Nikki Haley took a similarly anti-union stance in an appearance on Fox News, calling Biden “the most pro-union president” and then saying "when you have a president that's constantly saying ‘go union, go union,’ this is what you get. The unions get emboldened, and then they start asking for things that companies have a tough time doing."
It’s certainly not a very wise choice to be so anti-worker at a time when national polls show support for labor unions is at its highest level in decades. That’s probably why Donald Trump is trying to thread the needle between appearing to support workers while also supporting the CEOs in the corner offices of those auto manufacturers.
“Trump is planning a rally in Detroit next week with union workers, including autoworkers, during the next GOP primary debate, although it is unclear if he will also visit the picket line,” Stein writes. But on Truth Social, which is his direct line to his most rabid fans, Trump took a very different tone by arguing instead that American auto manufacturers shouldn’t transition toward building electric vehicles, calling it a “disaster for both the United Auto Workers and the American Consumer,” and warning that “If this happens, the United Auto workers will be wiped out, along with all other auto workers in the United States.”

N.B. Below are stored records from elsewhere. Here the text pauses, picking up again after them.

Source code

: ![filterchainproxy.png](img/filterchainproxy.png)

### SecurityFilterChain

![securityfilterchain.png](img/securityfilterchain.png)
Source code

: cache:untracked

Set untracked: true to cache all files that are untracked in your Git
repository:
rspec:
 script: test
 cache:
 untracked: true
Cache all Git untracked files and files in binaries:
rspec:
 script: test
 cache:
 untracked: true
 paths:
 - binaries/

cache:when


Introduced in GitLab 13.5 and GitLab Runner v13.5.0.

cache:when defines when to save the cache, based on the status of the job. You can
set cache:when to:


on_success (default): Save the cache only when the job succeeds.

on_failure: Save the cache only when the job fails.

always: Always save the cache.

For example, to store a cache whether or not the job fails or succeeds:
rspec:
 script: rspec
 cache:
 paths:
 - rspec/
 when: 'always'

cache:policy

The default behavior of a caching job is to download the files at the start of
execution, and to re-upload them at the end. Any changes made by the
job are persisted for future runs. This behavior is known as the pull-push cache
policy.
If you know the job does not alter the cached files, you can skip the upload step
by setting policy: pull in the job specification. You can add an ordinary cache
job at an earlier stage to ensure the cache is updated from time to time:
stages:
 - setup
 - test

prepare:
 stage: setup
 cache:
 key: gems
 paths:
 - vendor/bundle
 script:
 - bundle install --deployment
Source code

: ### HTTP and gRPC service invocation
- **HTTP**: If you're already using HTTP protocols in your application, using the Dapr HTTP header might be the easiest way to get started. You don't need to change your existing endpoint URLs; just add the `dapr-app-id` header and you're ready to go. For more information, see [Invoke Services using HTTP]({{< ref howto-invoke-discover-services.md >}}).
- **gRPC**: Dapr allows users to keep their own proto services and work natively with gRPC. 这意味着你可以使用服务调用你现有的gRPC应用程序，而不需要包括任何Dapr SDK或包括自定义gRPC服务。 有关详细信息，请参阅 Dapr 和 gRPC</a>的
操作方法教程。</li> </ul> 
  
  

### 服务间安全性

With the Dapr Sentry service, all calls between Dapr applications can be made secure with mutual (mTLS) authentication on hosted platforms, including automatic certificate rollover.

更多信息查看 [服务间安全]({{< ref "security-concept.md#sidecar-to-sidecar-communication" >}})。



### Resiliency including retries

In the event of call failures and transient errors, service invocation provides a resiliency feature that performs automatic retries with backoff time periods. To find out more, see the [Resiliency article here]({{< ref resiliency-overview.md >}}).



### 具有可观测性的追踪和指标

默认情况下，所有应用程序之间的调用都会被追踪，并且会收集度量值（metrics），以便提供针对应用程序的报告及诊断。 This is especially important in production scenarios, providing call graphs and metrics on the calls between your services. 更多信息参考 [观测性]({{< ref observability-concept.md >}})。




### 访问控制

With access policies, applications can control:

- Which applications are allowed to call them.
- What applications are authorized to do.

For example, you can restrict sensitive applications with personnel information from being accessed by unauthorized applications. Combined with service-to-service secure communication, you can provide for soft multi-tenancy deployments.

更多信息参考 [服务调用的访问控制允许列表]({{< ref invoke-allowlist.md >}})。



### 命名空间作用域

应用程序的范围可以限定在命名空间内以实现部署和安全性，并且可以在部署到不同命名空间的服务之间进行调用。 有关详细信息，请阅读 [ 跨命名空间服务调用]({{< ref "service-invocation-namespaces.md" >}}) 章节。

This is a pretty classic Trump riff: change the conversation and flood the zone with trickle-down fear-mongering about some oncoming disaster that only he can avert. Trump is trying to avoid talking about unions by shifting the topic to electric cars, insinuating that the unions wouldn’t need to strike if their bosses simply shifted back to manufacturing gas-guzzlers all the time. And while ensuring job security in the EV transition is absolutely a central reason for UAW to strike right now, Trump’s argument still makes no sense—it’s nostalgia for a lost past, plain and simple.
Stein says that Democratic leaders including Hakeem Jeffries and Ro Khanna have joined striking workers on UAW picket lines, and many on the left are arguing that President Biden should follow suit and join the protest. This seems like a smart idea, and one that would highlight a distinction between the middle-out economics of Biden and his Democratic predecessors. Despite his campaign promises, President Obama never joined a protest while in office.
And UAW leadership has made it clear that Trump is not welcome on their picket lines. Union President Shawn Fain issued a great statement explaining why: “Every fiber of our union is being poured into fighting the billionaire class and an economy that enriches people like Donald Trump at the expense of workers. We can’t keep electing billionaires and millionaires that don’t have any understanding what it is like to live paycheck to paycheck and struggle to get by and expecting them to solve the problems of the working class.”
Biden walking the picket line wouldn’t be a crass photo opportunity. It would send a powerful message that he’s on the side of workers in a way that nobody can question, and it would draw a clear distinction between Biden and his Republican opponent.
Be kind. Be brave. Take good care of yourself and your loved ones.